I haven’t attended church regularly since I was a teenager. But that’s OK, according to the Bishop of Lichfield, who rode to the rescue of my soul this week.

The Right Reverend Jonathan Gledhill says people like me, who attend church only occasionally, are not hypocrites. He is referring to the 38 million people who go each year to a C of E funeral service and the millions more who attend weddings and baptisms.

The Bishop’s pastoral letter is refreshing in its honesty and shows a willingness to tackle those who sneer at organised religion and take cheap shots at the wayward flock.

He knows full well that most people only attend church when they have an occasion to mark. And for many, this is more a case of duty and tradition than any great need for spiritual fulfilment.

Basically, for many, the church service is the dull bit before they slacken their ties at the wake, christening party or wedding reception. It’s sad, but true.

There are notable exceptions, but for years many churches have presided over dwindling attendances and the majority of worshippers have been older people who are seeking companionship or perhaps hedging their bets before the great hereafter.

Some churches have resorted to playing cat and mouse with potential recruits who have to attend a certain number of services and prove they live within the locality before they are allowed to book a wedding or christening service at their preferred house of God. This is their rather unsubtle way of encouraging our continuing attendance.

It doesn’t work, of course. Once the aforementioned do is out of the way, you don’t see most couples or their offspring for dust.

The simple truth is they have better, or, what they perceive to be, more important things to do on a Sunday. Like going to Ladsandads football matches, trolling around garden centres or dragging the kids to B&Q.

Having said all this, I’m in firm agreement with much of what the Bishop has to say.
The church, or should I say the Christian Church in this country, has become a soft target for social commentators, which is a crying shame.

The fact is, churches are nowhere near as popular as they once were as people now enjoy far more freedoms and choice than they did even 50 years ago.

However, churches are just as relevant and important today, arguably more so, in fact, to a society battling against declining moral standards and in desperate need of some spiritual healing.

And we should never underestimate their value as a focal point for much of what is wholesome and good in our lives.

Whether we visit churches for parent and toddler groups or tea dances, use them to host functions or simply for the necessary bits before cracking open the bubbly and toasting our newlyweds or wetting the baby’s head, they are an essential part of the glue which binds our communities together.

And we would be much the poorer without them.

To me, religion is, and should be, a deeply personal thing.

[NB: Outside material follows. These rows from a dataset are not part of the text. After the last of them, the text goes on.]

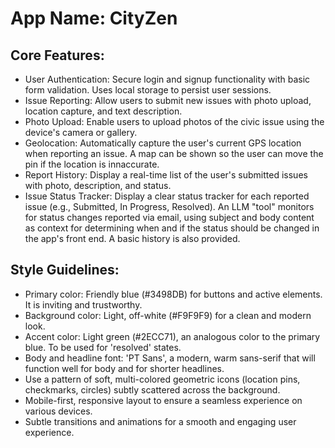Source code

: # **App Name**: CityZen

## Core Features:

- User Authentication: Secure login and signup functionality with basic form validation. Uses local storage to persist user sessions.
- Issue Reporting: Allow users to submit new issues with photo upload, location capture, and text description.
- Photo Upload: Enable users to upload photos of the civic issue using the device's camera or gallery.
- Geolocation: Automatically capture the user's current GPS location when reporting an issue. A map can be shown so the user can move the pin if the location is innaccurate.
- Report History: Display a real-time list of the user's submitted issues with photo, description, and status.
- Issue Status Tracker: Display a clear status tracker for each reported issue (e.g., Submitted, In Progress, Resolved). An LLM "tool" monitors for status changes reported via email, using subject and body content as context for determining when and if the status should be changed in the app's front end. A basic history is also provided.

## Style Guidelines:

- Primary color: Friendly blue (#3498DB) for buttons and active elements. It is inviting and trustworthy.
- Background color: Light, off-white (#F9F9F9) for a clean and modern look.
- Accent color: Light green (#2ECC71), an analogous color to the primary blue. To be used for 'resolved' states.
- Body and headline font: 'PT Sans', a modern, warm sans-serif that will function well for body and for shorter headlines.
- Use a pattern of soft, multi-colored geometric icons (location pins, checkmarks, circles) subtly scattered across the background.
- Mobile-first, responsive layout to ensure a seamless experience on various devices.
- Subtle transitions and animations for a smooth and engaging user experience.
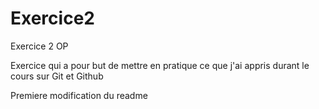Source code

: # Exercice2
Exercice 2 OP

Exercice qui a pour but de mettre en pratique ce que j'ai appris durant le cours sur Git et Github

Premiere modification du readme
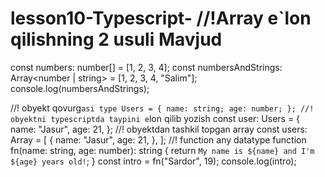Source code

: # lesson10-Typescript- //!Array e`lon qilishning 2 usuli Mavjud
const numbers: number[] = [1, 2, 3, 4];
const numbersAndStrings: Array<number | string> = [1, 2, 3, 4, "Salim"];
console.log(numbersAndStrings);

//! obyekt qovurg`asi
type Users = {
  name: string;
  age: number;
};
//! obyektni typescriptda taypini e`lon qilib yozish
const user: Users = {
  name: "Jasur",
  age: 21,
};
//! obyektdan tashkil topgan array
const users: Array<Users> = [
  {
    name: "Jasur",
    age: 21,
  },
];
//! function any datatype
function fn(name: string, age: number): string {
  return `My name is ${name} and I'm ${age} years old!`;
}
const intro = fn("Sardor", 19);
console.log(intro);
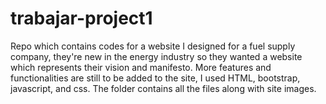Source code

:# trabajar-project1
Repo which contains codes for a website I designed for a fuel supply company, they're new in the energy industry so they wanted a website which represents their vision and manifesto.
More features and functionalities are still to be added to the site, I used HTML, bootstrap, javascript, and css.
The folder contains all the files along with site images.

I believe in God and I value the religious education I received which supplemented what my parents and school teachers taught me.

I enjoy attending church for special occasions involving family and friends. I don’t find it dull in the least – in fact, it is by far the best bit of the day for me.

I cherish the Christmas services, the uplifting carols and the messages the church puts out during the season of goodwill.

But by the same token, and it may be a cop-out in some people’s eyes, I feel no need to meet up with other Christians once a week to praise God and sing turgid hymns, or their happy-clappy modern counterparts.

I pray each night, and that’s enough for me to feel in touch with God.